Not sure if it's been posted in full on the forum before (thanks for that) although it is certainly well known that Morris continued to hold those views until the end. In fact, an interview was published a few years ago in which the same arguments were quoted almost word for word.

I've seen the metal ammunition strap mentioned, although not at close quarters as DR was holding it up for several visitors to see, but I'm pretty sure the latter - although an admirer of TWOTS - did distance himself from the claim which Morris had attached to this finding. Could a mark on a rusty metal strap be conclusively attributed to a bayonet cut 80 years earlier, I wonder? After all, the Zulus revisited the field many times in 1879, including a week after the battle in some numbers, and if any stubborn boxes which had not been carried off at dusk on the 22nd January caught their attention, one can imagine an assegai being quite a handy a tool to do a job at leisure. Much more to the point, where had the strap been for 80 years? On the ground where Morris found it??? After all the poking about the site had had for 80 years? Much of the junk was used and re-used for building materials by the inhabitants of Isandlwana, white & black, in the years after the battle, and to claim that this particular - "vital"! - piece of "evidence" proved his controversial point is a claim which, to me, beggars belief.

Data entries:
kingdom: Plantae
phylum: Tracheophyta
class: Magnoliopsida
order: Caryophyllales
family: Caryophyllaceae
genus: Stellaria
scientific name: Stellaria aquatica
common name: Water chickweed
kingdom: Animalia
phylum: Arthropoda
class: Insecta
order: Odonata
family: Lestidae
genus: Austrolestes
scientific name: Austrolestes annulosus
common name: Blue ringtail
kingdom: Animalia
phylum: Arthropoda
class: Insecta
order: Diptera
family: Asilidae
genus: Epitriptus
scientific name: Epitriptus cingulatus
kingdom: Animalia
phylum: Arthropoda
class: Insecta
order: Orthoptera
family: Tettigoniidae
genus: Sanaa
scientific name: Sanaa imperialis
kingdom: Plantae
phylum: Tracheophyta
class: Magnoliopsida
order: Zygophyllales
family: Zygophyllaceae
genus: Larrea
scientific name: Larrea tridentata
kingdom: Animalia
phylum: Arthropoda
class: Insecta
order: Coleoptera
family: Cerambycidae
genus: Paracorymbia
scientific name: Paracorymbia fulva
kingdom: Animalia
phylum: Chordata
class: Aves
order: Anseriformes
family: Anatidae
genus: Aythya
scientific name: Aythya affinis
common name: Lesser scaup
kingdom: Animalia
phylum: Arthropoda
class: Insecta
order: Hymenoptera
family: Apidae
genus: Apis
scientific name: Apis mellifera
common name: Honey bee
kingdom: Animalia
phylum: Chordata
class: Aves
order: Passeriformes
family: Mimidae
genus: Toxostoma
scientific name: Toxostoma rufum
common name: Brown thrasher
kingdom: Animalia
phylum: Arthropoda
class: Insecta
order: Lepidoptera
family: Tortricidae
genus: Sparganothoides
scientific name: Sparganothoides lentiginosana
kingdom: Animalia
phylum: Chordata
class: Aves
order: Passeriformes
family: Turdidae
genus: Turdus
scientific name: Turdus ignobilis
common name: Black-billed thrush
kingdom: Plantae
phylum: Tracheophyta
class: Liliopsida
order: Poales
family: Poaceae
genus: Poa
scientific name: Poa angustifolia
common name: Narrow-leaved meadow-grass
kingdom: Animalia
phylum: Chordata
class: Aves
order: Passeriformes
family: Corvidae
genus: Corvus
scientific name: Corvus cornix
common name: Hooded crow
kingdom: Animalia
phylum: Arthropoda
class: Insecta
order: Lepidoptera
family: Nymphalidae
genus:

Goal of the exercise:
In the forum post about Isandlwana, what did the inhabitants use much of the junk from the site for in the years after the battle?

Written answer:
They used and re-used it for building materials.